Indeed, Jones, a co-founder of the Holladay Republican Club and the East Side Voter Forum, was convicted of second-degree felony child sex abuse in 1990, spent five years at the Utah State Prison and spent another 10 years on probation. He is on the sex offender registry.

But he says Riesen erroneously implied his crime was recent, when it was "two decades ago," and that he since has been an active community organizer and advocate and has been a presenter at forums on how to prevent sex abuse. He says his past is being unfairly used to divert attention from the real issues, and he called Riesen "a bigot" for his views.

Democratic Reps. Marie Poulson, of Cottonwood Heights, and Laura Black, of Sandy, will be in Texas for an energy conference and will not attend the debate. Democratic District Attorney candidate Sim Gill also will be attending a different event and will be absent. Some of the Democrats believed e-mails sent by Jones urging them to attend the event appeared to be threatening, a claim Jones denies. He says he has just pointed out that they will be missing an opportunity to address their constituents and their opponents will be taking advantage of that opportunity.

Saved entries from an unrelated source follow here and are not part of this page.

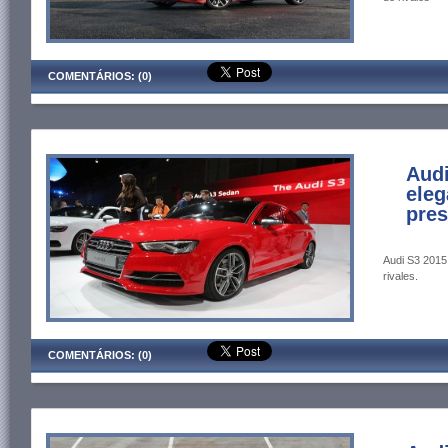
COMENTÁRIOS: (0)
Audi
eleg
pres
Audi S3 2015:
rivales.
COMENTÁRIOS: (0)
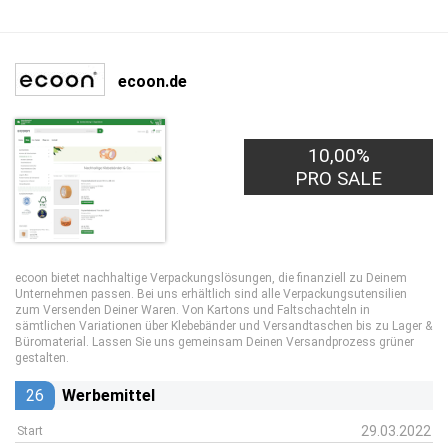
ecoon.de
10,00%
PRO SALE
ecoon bietet nachhaltige Verpackungslösungen, die finanziell zu Deinem
Unternehmen passen. Bei uns erhältlich sind alle Verpackungsutensilien
zum Versenden Deiner Waren. Von Kartons und Faltschachteln in
sämtlichen Variationen über Klebebänder und Versandtaschen bis zu Lager &
Büromaterial. Lassen Sie uns gemeinsam Deinen Versandprozess grüner
gestalten.
26
Werbemittel
29.03.2022
Start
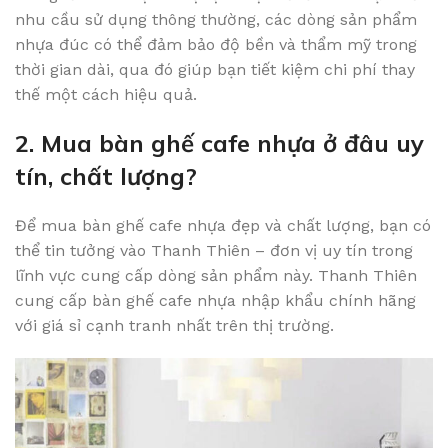
nhu cầu sử dụng thông thường, các dòng sản phẩm
nhựa đúc có thể đảm bảo độ bền và thẩm mỹ trong
thời gian dài, qua đó giúp bạn tiết kiệm chi phí thay
thế một cách hiệu quả.
2. Mua bàn ghế cafe nhựa ở đâu uy
tín, chất lượng?
Để mua bàn ghế cafe nhựa đẹp và chất lượng, bạn có
thể tin tưởng vào Thanh Thiên – đơn vị uy tín trong
lĩnh vực cung cấp dòng sản phẩm này. Thanh Thiên
cung cấp bàn ghế cafe nhựa nhập khẩu chính hãng
với giá sỉ cạnh tranh nhất trên thị trường.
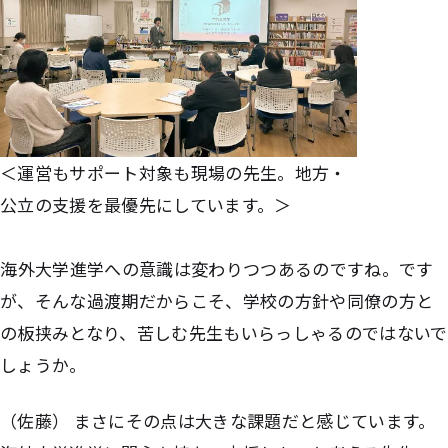
＜運営もサポート対象も現場の先生。地方・
公立の支援を最優先にしています。＞
――海外大学進学への意識は変わりつつあるのですね。です
が、そんな過渡期だからこそ、学校の方針や同僚の方と
の板挟みとなり、苦しむ先生もいらっしゃるのではないで
しょうか。
（佐藤） まさにその点は大きな課題だと感じています。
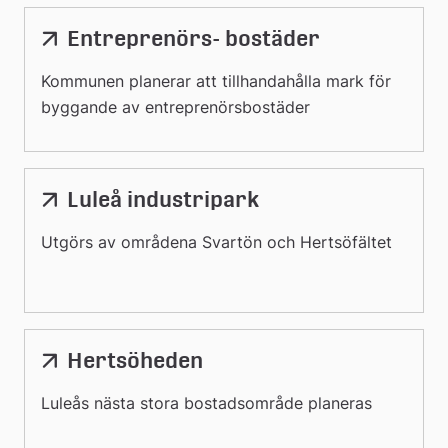
Entreprenörs- bostäder
Kommunen planerar att tillhandahålla mark för
byggande av entreprenörsbostäder
Luleå industripark
Utgörs av områdena Svartön och Hertsöfältet
Hertsöheden
Luleås nästa stora bostadsområde planeras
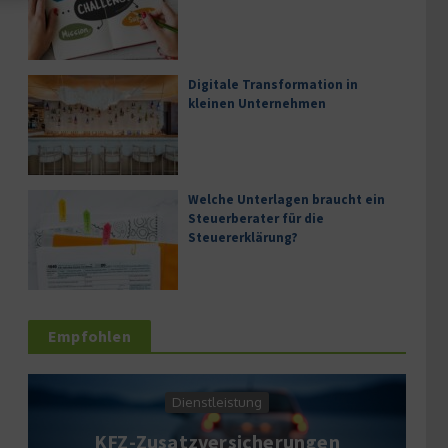
Digitale Transformation in
kleinen Unternehmen
Welche Unterlagen braucht ein
Steuerberater für die
Steuererklärung?
Empfohlen
Servic
Dienstleistung
Gebäude
Zusatzversicherungen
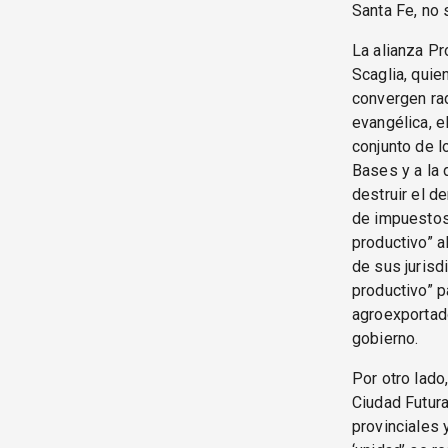
Santa Fe, no
La alianza Pr
Scaglia, quie
convergen rad
evangélica, e
conjunto de l
Bases y a la 
destruir el d
de impuestos 
productivo” a
de sus jurisd
productivo” p
agroexportado
gobierno.
Por otro lado
Ciudad Futura
provinciales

Also, the invitation to the debate contains what some view as tea party rhetoric, with phrases such as "voters are angry this year because of government intrusions into their lives and how their tax money was given away …" and "government officials seem to take more and more control over the lives of responsible citizens."

Rep. Carol Spackman Moss, D-Holladay, says she will attend the debate, mostly to watch her back because she doesn't know what would be said about her in her absence.

Democrats also were concerned about the debate fliers being handed out at an LDS stake Labor Day breakfast last weekend, but Jones said there was nothing inappropriate about that because it is a nonpartisan event.

State Republican Chairman Dave Hansen says the East Side Voter Forum and the Holladay Republican Club are not affiliated with the official party and "we really have nothing to do with that."

Just another day in Utah politics, circa 2010.